Les vraies réponses sont alors arrivées. Et si le «contenant d'aide» en plastique était non seulement un moyen de protéger et de transporter le contenu (les sels, un traitement de suppléments de zinc de 10 jours et un savon pour se laver les mains), mais aussi un moyen de mesurer, de mélanger et de boire la solution? Un contenant et une tasse?

Pour que ça fonctionne, l'équipe ColaLife devait produire de nouveaux sachets de sels de réhydratation plus petits, à dose unique d'exactement 250 ml. C'est ce qu'elle fit, avec l'aide de Pharmanova, une entreprise pharmaceutique locale.

Des «kits» populaires

Aujourd'hui, alors qu'il ne reste que trois mois avant la fin des essais sur le terrain, le Kit Yamoyo (ou «Life Kit») est tellement populaire que les détaillants locaux ne glissent plus 10 «contenants d'aide» dans leurs caisses de Coke.
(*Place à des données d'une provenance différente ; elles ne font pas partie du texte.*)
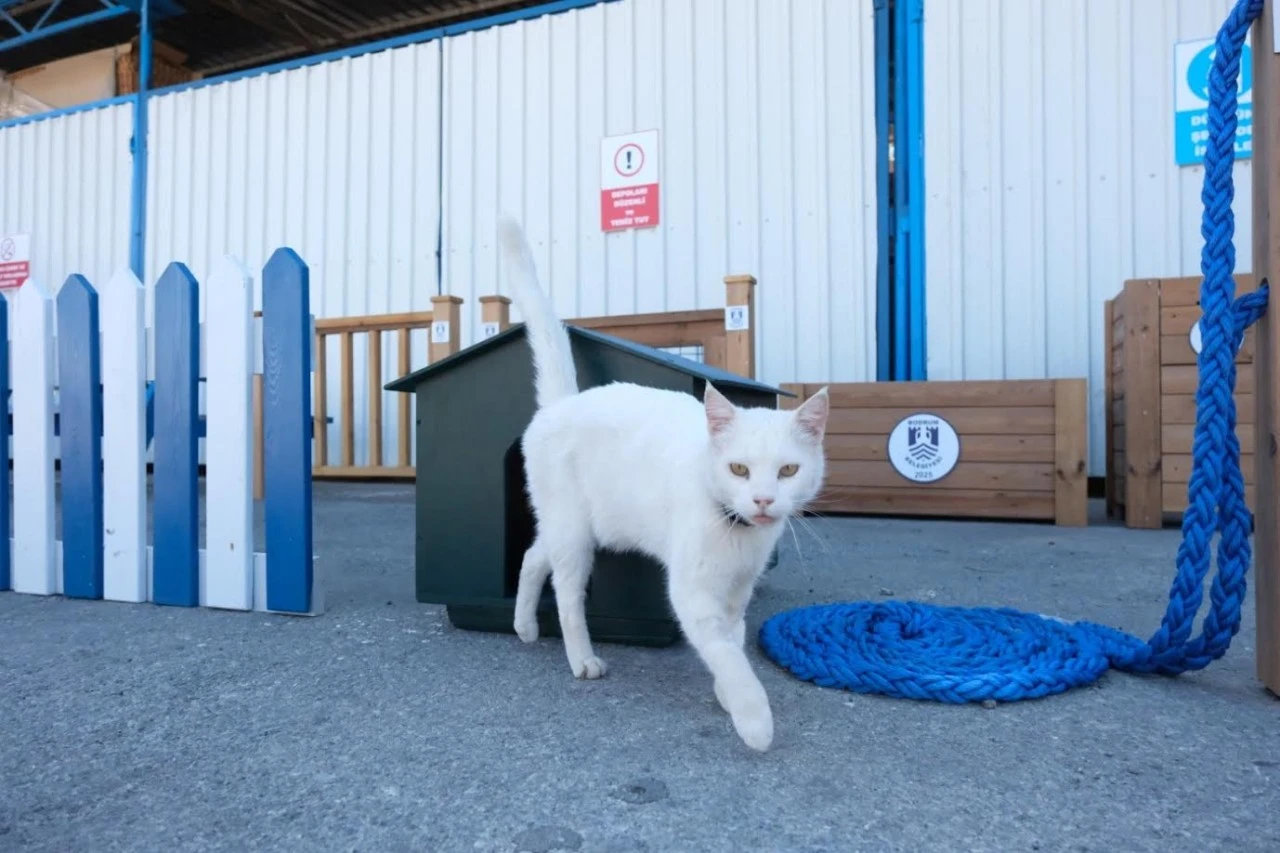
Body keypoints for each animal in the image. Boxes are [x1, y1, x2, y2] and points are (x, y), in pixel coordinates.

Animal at [497, 215, 830, 752]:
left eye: (787, 471)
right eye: (739, 469)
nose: (762, 500)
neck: (736, 534)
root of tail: (561, 405)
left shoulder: (738, 591)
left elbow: (734, 640)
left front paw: (727, 696)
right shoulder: (692, 592)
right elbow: (727, 653)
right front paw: (753, 717)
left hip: (573, 526)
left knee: (532, 556)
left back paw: (524, 625)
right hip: (573, 534)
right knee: (566, 594)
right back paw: (581, 659)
Ils en achètent deux caisses pleines - 70 contenants - à la fois.

Malgré toutes ces années d'intenses réflexions à propos de la taille et de la forme de la trousse, «pouvoir l'insérer dans une caisse de Coca-Cola n'a finalement eu aucune importance». Vous avez bien lu. ColaLife fonctionne indépendamment de Coke.

Et ce n'est pas tout. Les trousses se détaillent 5 kwacha ou 1$ l'unité. Et les mères dont le salaire est d'environ 1$ par jour planifient leurs achats de trousses pour en avoir à portée de la main quand un enfant est malade. Comme l'affirme Jane, «les gens pauvres ne font pas ça habituellement».

La vraie solution n'était finalement pas la chaîne d'approvisionnement de Coca-Cola, mais plutôt la chaîne de valeur locale.

Grâce aux essais sur le terrain, selon Simon, ils ont appris que si tout le monde dans la chaîne, du producteur au détaillant rural, peut réaliser un petit profit, et si les trousses demeurent abordables pour le client, «ce produit se rendra à destination, sans même qu'un véhicule soit nécessaire!»

Une fois les essais terminés en septembre, suivront quelques mois d'analyses et d'examens, puis le passage à un mode de distribution régional puis national du Kit Yamoyo. Simon est convaincu «qu'étant donné l'attrait du produit pour les mères en régions rurales, la demande ne s'arrêtera pas».

Surtout, en Zambie rurale, ColaLife a réussi à parcourir le dernier kilomètre: la distance entre le médicament et l'enfant qui en a besoin.